- What to do:
In the entries below, find the line with "чем н. с виду" and the line with "Россию Николая 1". Return those two lines and all lines between them, exactly.

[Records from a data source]
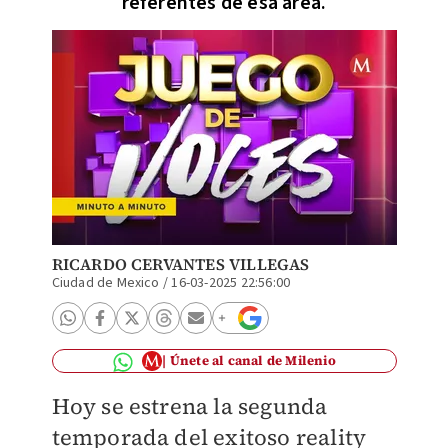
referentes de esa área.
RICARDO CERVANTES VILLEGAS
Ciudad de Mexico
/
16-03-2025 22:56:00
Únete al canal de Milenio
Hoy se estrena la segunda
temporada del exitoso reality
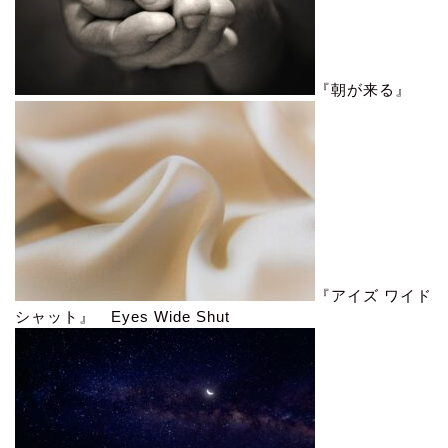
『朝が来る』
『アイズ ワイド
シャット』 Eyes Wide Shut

==

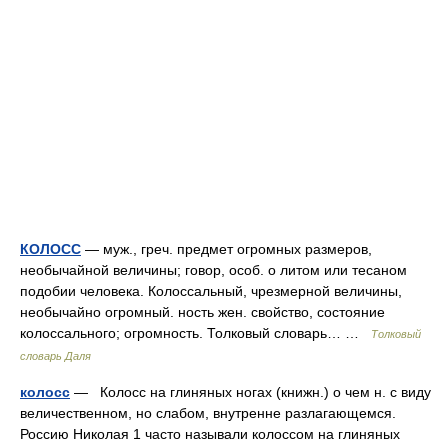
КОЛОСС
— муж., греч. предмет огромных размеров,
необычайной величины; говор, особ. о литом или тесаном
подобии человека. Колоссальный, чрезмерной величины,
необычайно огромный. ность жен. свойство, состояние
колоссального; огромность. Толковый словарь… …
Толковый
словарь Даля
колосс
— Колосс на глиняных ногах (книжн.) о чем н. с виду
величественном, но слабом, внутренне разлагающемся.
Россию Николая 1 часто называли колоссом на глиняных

- Reply to the exercise:
— Колосс на глиняных ногах (книжн.) о чем н. с виду
величественном, но слабом, внутренне разлагающемся.
Россию Николая 1 часто называли колоссом на глиняных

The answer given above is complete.